- [TEXT PASSAGE]
## Begin

In [1]:
# Dependencies and Setup
import pandas as pd
import numpy as np

# File to Load (Remember to Change These)
school_data_to_load = "raw_data/schools_complete.csv"
student_data_to_load = "raw_data/students_complete.csv"

# Read School and Student Data File and store into Pandas Data Frames
school_data = pd.read_csv(school_data_to_load)
student_data = pd.read_csv(student_data_to_load)

#Combine Both Tables
school_data_complete = pd.merge(student_data, school_data, how="left", on=["school_name", "school_name"])

In [2]:
# DISTRICT SUMMARY

# Calculate the Total Schools 
school_count = len(school_data_complete["school_name"].unique())

# Calculate the Total Students
student_count = school_data_complete["Student ID"].count()

## End

- [SOURCE DATA]
## Begin

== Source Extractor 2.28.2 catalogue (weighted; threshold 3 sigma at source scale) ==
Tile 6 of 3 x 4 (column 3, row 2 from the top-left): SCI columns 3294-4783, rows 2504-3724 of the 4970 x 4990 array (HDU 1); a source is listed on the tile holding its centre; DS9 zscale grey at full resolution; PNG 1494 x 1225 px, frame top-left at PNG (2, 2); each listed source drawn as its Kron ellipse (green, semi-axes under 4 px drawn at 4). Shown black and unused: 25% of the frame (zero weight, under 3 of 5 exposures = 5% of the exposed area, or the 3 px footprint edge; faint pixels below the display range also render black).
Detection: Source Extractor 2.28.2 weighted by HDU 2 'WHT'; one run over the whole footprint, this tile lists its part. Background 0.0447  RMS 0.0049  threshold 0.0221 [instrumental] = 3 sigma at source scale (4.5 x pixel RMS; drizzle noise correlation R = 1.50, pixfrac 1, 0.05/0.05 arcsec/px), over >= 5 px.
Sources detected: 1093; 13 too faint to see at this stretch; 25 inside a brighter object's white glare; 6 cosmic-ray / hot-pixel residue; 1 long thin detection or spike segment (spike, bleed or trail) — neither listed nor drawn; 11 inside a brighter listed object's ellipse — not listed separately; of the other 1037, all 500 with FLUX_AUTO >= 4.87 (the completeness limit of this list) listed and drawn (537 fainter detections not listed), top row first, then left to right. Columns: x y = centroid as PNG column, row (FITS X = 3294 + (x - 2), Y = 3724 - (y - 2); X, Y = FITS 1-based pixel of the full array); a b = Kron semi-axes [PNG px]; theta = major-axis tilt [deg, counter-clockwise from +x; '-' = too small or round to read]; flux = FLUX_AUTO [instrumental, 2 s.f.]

## End

- [SET EXERCISE] Pull out the section of the pandas code starting with "# File to Load" and going on through "school_data = pd.read_csv(school_data_to_load)", copying it word for word. The listing stands apart from the pandas code and is separate material.

- [FINISHED ANSWER]
# File to Load (Remember to Change These)
school_data_to_load = "raw_data/schools_complete.csv"
student_data_to_load = "raw_data/students_complete.csv"

# Read School and Student Data File and store into Pandas Data Frames
school_data = pd.read_csv(school_data_to_load)